** START MATERIAL SUPPLIED **

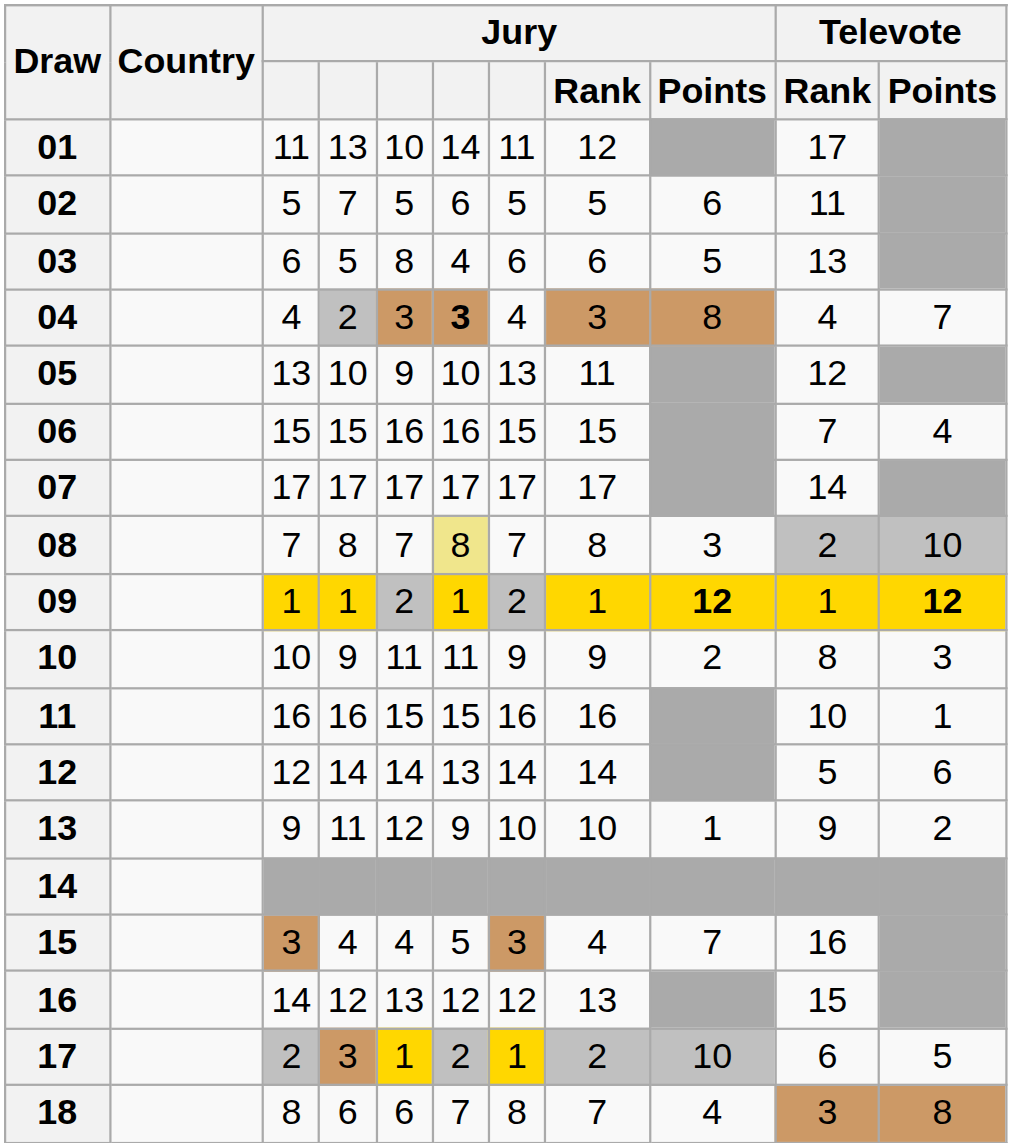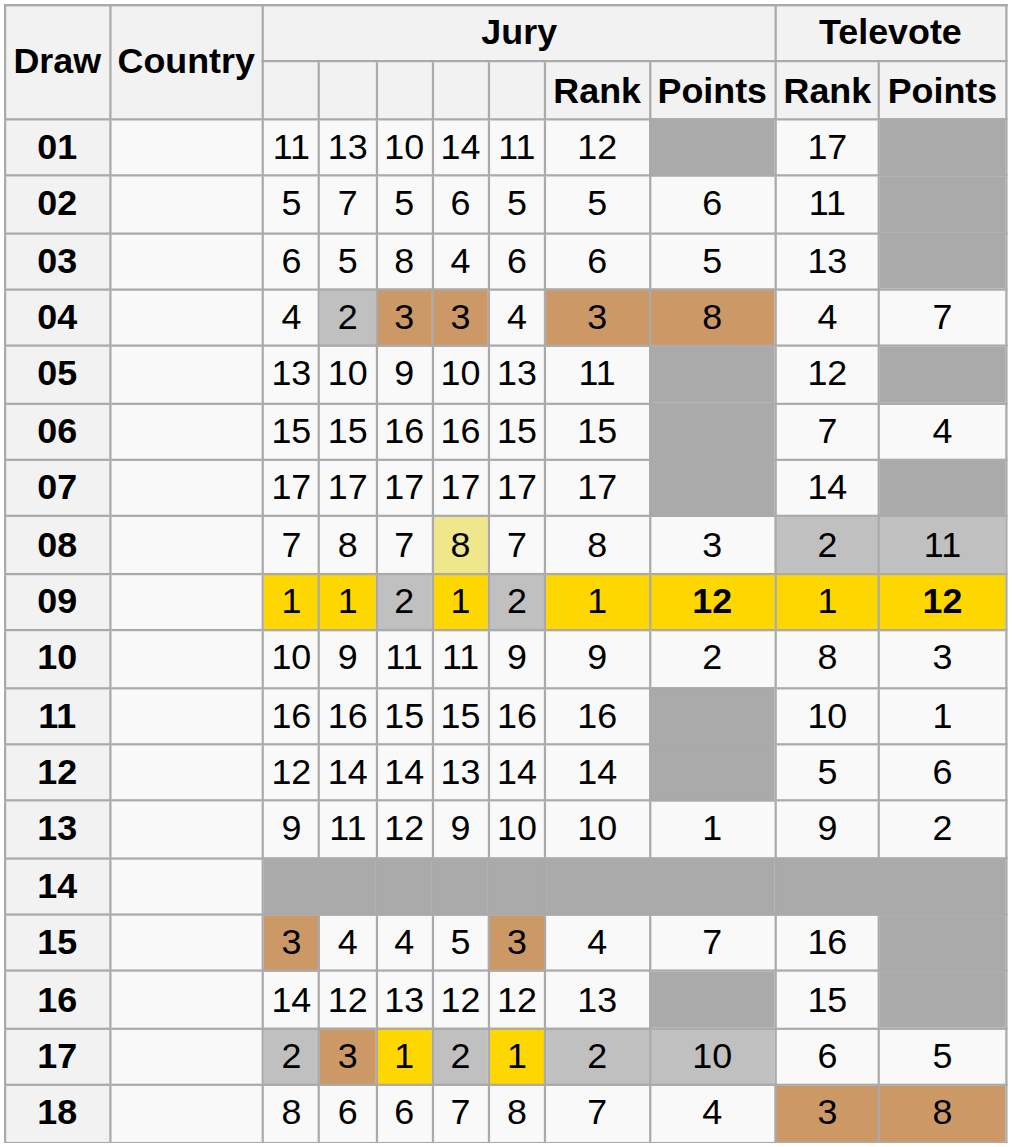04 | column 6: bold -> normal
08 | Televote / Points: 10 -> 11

** END MATERIAL SUPPLIED **
** START MATERIAL SUPPLIED **

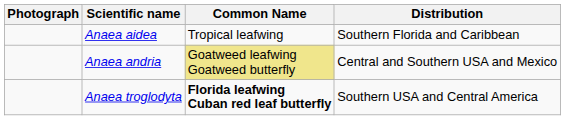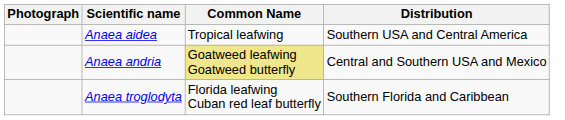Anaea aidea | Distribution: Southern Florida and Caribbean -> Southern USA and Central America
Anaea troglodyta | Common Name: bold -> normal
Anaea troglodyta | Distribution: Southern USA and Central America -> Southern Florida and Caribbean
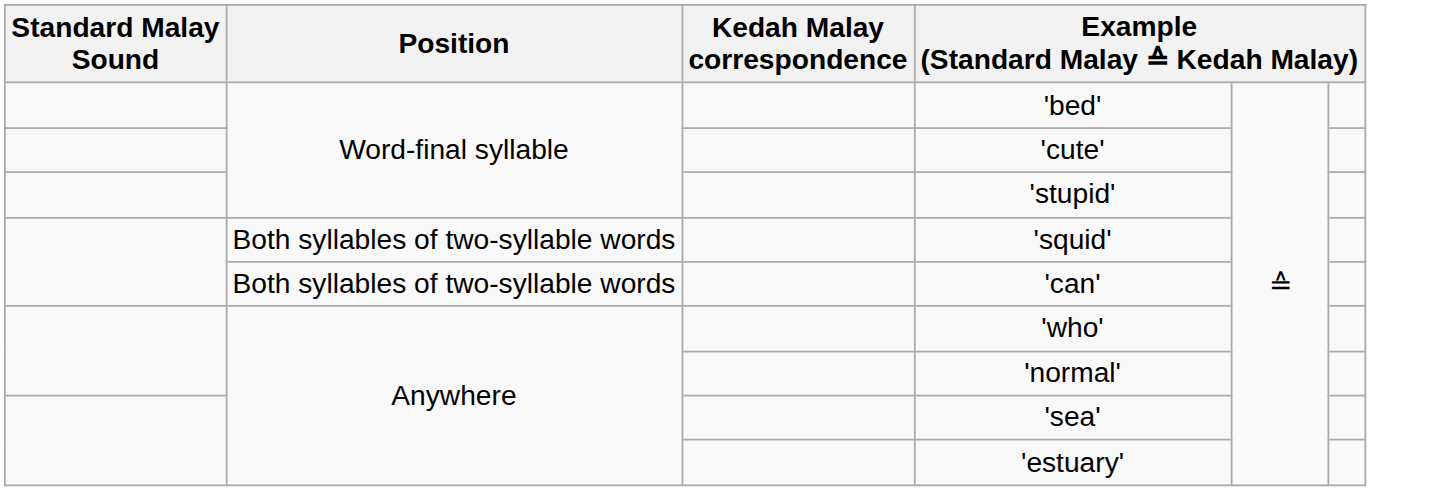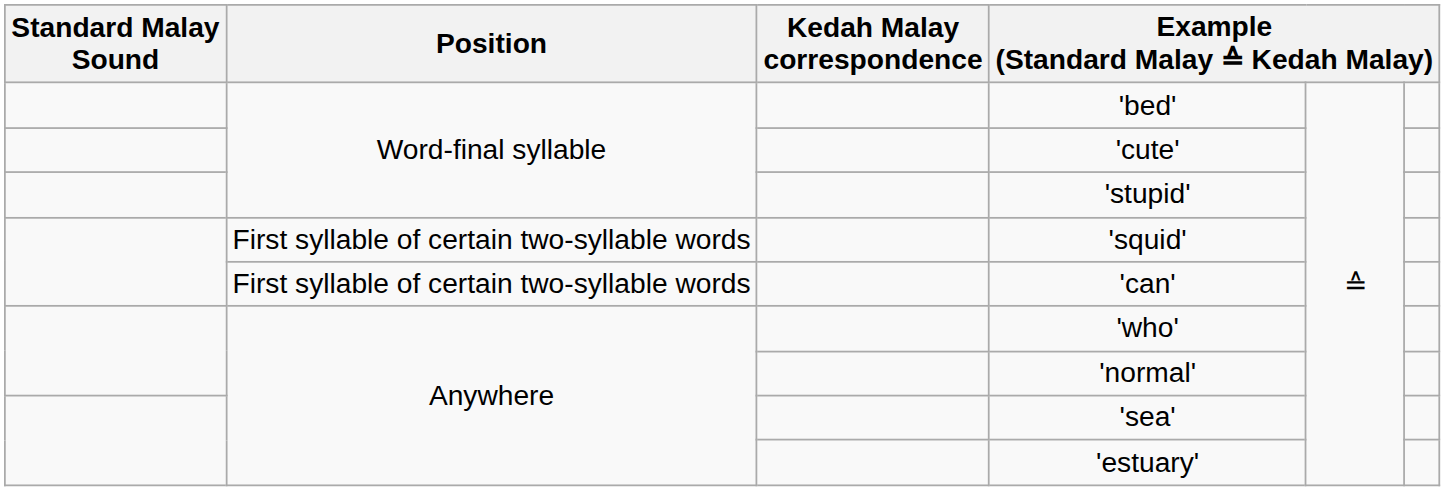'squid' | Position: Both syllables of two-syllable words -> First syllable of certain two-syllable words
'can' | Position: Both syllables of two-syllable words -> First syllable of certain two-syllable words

** END MATERIAL SUPPLIED **

[TO DO]
Count the lines in the listing that contain the string "troglodyta", with case significant, and reply with only that number.

[RESULT BELOW]
2